The MTA held a nostalgic send-off ceremony at the New York Transit Museum, followed by a final ride to Far Rockaway. Among those who rode along were MTA CEO Patrick J. Foye, NYC Transit President Andy Byford and subway enthusiasts.
The R-42 subway cars have been used on two dozen lines, each traveling more than seven million miles. Two of them will live on at the Transit Museum.
“These cars have served the MTA well as a reliable fleet over the last 50 years,” said Sally Librera, the senior vice president of the Department of Subways for New York City Transit. “As technology advances, we’re looking to modernize our fleet of subway cars to best serve New Yorkers.”
R-42s were built by the St. Louis Car Company, and were the first cars received by the newly branded MTA in 1969, eventually totaling 400 cars in the entire fleet. Along with the R-32, the R-42 is the only post-war car to reach the 50-year service mark. The R-32 still runs on the A and C lines.

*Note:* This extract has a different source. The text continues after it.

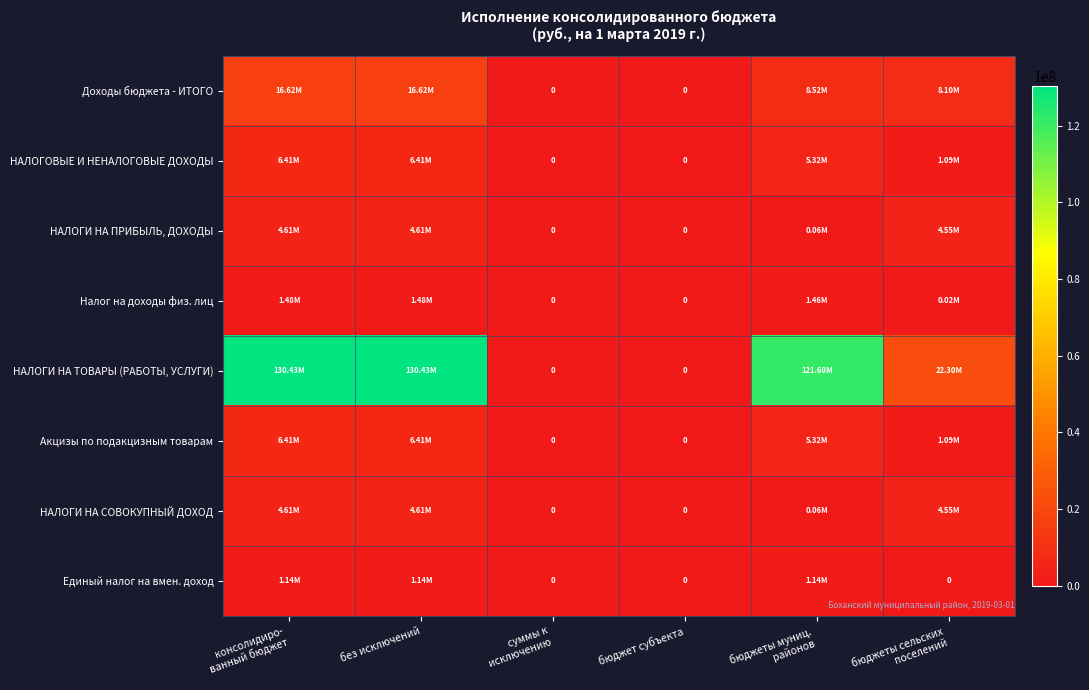

At which label does НАЛОГИ НА СОВОКУПНЫЙ ДОХОД reach its peak?

консолидиро- ванный бюджет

These were the first cars in the New York City Subway to arrive in service completely air-conditioned. The R-42 was the last car type to be designed as “married pairs,” which means every two cars are semi-permanently linked together in order to reduce the amount of components that are required to operate a train. The cars that retired Wednesday traveled an average of 400 miles a day. They were kept in good repair by senior mechanics with longtime experience maintaining R-42s.
A majority of the R-42 fleet was retired between 2006 and 2009, and most of those cars were submerged in the Atlantic Ocean to form artificial reefs. After the reefing program ended in 2010, retired R-42s were sent to Sims Metal Management to be scrapped. The new cars replacing them are from the R-160 fleet.